Damale turquoise has an interesting history. This American turquoise is also spelled Damaile or Damele. The name comes from the Damele family who owned the mine.
The Damele family raise unique horses at the Dry Creek Ranch outside of Austin, Nevada. In 1973 Benny Damele discovered the Damele mine in this area. It is on the flats before the foothills of a scenic mountain range.
This area of east central Nevada has several other well known mines besides the Damale. These include the Carico Lake, Dry Creek and Godmer mines. The Damale mine began to be mined when Clyde Wright bought it. He mined it for 18 years before selling to Tony Cotner, under whom the Damale really began to be recognized.

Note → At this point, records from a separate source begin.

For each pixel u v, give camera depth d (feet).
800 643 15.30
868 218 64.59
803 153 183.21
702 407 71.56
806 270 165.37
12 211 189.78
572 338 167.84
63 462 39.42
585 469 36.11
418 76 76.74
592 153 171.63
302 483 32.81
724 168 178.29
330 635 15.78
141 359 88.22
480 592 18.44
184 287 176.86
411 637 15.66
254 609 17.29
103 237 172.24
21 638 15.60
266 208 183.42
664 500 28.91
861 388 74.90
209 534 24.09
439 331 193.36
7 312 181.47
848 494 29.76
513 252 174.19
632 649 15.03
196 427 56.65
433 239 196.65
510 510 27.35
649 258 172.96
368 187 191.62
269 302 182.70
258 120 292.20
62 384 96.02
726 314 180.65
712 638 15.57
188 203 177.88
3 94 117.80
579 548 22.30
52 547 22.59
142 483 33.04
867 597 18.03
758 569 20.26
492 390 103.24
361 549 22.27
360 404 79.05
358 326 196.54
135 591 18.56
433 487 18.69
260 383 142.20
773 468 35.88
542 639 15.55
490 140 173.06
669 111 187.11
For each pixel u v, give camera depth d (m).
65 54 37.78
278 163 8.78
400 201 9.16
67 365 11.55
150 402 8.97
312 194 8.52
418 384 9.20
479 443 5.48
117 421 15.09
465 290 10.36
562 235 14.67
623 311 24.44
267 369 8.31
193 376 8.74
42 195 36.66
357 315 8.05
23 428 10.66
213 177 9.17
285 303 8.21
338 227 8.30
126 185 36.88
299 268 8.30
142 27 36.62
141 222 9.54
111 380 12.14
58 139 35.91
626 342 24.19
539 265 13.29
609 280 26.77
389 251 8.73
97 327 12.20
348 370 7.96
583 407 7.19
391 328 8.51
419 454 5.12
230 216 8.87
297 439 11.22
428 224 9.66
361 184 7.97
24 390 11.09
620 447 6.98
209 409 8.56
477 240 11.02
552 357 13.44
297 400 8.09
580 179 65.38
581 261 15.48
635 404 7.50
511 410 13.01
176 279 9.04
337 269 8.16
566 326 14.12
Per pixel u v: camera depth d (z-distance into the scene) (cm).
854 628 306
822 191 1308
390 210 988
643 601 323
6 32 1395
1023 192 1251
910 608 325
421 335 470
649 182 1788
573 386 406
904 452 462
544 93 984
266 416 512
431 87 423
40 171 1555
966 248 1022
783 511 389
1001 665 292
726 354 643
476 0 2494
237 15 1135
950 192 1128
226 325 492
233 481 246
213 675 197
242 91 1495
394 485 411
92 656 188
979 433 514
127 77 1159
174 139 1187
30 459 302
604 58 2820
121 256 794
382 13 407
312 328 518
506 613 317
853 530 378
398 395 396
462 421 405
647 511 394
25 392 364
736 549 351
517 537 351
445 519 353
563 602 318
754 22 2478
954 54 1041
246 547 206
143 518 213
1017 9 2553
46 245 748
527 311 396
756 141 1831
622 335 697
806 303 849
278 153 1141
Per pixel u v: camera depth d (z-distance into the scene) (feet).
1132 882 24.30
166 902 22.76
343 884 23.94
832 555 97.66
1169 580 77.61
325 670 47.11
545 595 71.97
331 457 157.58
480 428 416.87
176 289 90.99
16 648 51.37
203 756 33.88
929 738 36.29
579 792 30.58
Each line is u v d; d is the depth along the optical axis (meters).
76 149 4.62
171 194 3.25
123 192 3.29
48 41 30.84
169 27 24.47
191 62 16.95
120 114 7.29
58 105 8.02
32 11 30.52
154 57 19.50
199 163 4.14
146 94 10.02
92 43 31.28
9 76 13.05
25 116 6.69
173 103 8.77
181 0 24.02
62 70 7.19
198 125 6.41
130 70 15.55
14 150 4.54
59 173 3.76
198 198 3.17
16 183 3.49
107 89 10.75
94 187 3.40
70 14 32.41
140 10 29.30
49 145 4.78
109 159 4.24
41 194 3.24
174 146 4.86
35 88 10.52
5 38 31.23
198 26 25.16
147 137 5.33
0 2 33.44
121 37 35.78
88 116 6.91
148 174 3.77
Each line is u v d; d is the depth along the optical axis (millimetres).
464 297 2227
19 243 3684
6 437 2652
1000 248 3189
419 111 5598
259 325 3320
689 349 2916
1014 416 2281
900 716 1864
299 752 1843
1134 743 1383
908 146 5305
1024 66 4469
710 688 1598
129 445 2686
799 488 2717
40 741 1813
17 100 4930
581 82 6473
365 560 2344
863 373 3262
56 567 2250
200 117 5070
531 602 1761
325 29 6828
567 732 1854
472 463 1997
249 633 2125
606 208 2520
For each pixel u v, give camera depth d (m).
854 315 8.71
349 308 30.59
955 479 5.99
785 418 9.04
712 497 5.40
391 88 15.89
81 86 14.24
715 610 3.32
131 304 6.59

The small Damale mine is noted for the Variscite and Faustite that it produces. These resemble turquoise, but are slightly different compounds. For instance Variscite has a more translucent and glassy appearance than the Damale turquoise, and is also harder than the turquoise. What little material the mine produces today is mainly the beautiful deep green to lime green Variscite.
Much Damale turquoise is hard, and it polishes to a high shine. It comes in many colors like yellows,gold, green and grays. Ther are elegant black and brown spiderweb matrices. Sometimes there are Birdseye webs, and smoky black and graey comes in the green colors at times. Zinc is what turns the turquoise yellow green, and makes it harder.
Most of the Damale turquoise and other gems are known for their spiderweb matrices. Damale Spiderweb turquoise that is sold today usually came from older rough. It could be found from collectors, different turquoise dealers, and Tony Cother. The rare yellow green color as well as the scarce supply from the small mine, lead to collectors wanting to snap up Damale turquoise.
Yes, Damale turquoise has had an interesting history. This unique gem is as fascinating as its name. All of this contribute to its being a very collectable turquoise!